Thursday, February 5, 2015

India's and Nepal's Caste System -- Simply a Euphemism for Apartheid

The caste system is simply a euphemism for apartheid, plain and simple. The Indian Subcontinent, including Nepal,  is one of the most ethnically stratified regions of the world and has been plagued with extreme prejudice for eons. Caste protocol fetters the mind and all sectors of society, influencing behavior, attitude and development.
In general, most Hindus believe that a person’s current circumstances are preconditioned by former lives. People who perform well the prescribed duties of this life pave the way for favorable circumstances of a next incarnation. With regard to caste, an individual who aspires to rebirth in a higher caste must live a proper life in his or her present caste.

# [INFORMATION GIVEN]
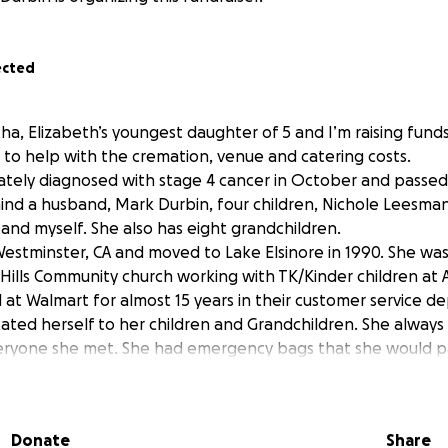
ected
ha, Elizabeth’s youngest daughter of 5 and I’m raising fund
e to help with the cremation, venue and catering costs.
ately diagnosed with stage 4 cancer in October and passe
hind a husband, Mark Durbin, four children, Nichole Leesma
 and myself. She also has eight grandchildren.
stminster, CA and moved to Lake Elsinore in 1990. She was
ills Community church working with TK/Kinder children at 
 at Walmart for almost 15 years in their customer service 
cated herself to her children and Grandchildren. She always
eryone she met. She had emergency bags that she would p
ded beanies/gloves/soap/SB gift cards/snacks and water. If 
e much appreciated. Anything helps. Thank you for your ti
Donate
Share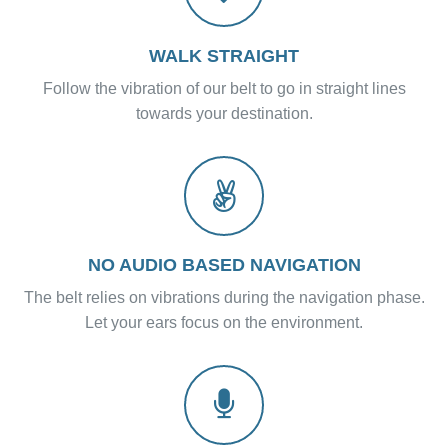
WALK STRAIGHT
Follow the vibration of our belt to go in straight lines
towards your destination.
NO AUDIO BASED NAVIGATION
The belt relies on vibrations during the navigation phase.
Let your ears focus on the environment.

...

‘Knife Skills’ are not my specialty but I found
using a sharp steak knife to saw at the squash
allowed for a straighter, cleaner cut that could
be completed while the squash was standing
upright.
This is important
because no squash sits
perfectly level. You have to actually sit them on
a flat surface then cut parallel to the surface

# [REQUIRED ACTIONS]
**a.** Print the post on the caste system starting at "India's and Nepal's" and ending at "attitude and development.".
**b.** According to the post on the caste system, what must an individual who aspires to rebirth in a higher caste do?
**c.** Pick up the post on the caste system after its final sentence and carry it forward.

# [TASK RESPONSES]
**a.**
India's and Nepal's Caste System -- Simply a Euphemism for Apartheid

The caste system is simply a euphemism for apartheid, plain and simple. The Indian Subcontinent, including Nepal,  is one of the most ethnically stratified regions of the world and has been plagued with extreme prejudice for eons. Caste protocol fetters the mind and all sectors of society, influencing behavior, attitude and development.

**b.** Live a proper life in his or her present caste.

**c.**
There was a time when caste was not designated by birth. Social assignment was according to tendencies and talents a person developed through choice and predilection. Persons were then grouped according to the path that a person selected. However, that era is far gone and the domain of caste has long since been determined by a person’s pedigree.
In Nepal, caste protocol was codified as law by autocratic Prime Minister Jang Bahadur Rana in 1854. Nepal was authoritatively run from 1846 to 1951 by a succession of prime ministers of the Rana family who overruled the  monarchy. Jang Bhadur Rana wrote the Muluki Ain, or legal statute that codified and entrenched caste discrimination by outlining different rights and privileges according to ethnicity. Although this law has been repealed, it still influences behavior and attitude. Moreover, the view that a person’s circumstances are pre-determined and ineluctable is cited as an impediment to development. In other words, because of a belief in pre-destiny, people are more inclined to accept unfavorable circumstances rather than strive to improve them.
During the self-serving Rana regime, Nepal was shut off from the outside world with the exception of a solitary British delegation in Kathmandu. The tyrannical oligarchy was finally overthrown in 1951 and with restored power, King Tribhuvan opened the borders of Nepal to the world.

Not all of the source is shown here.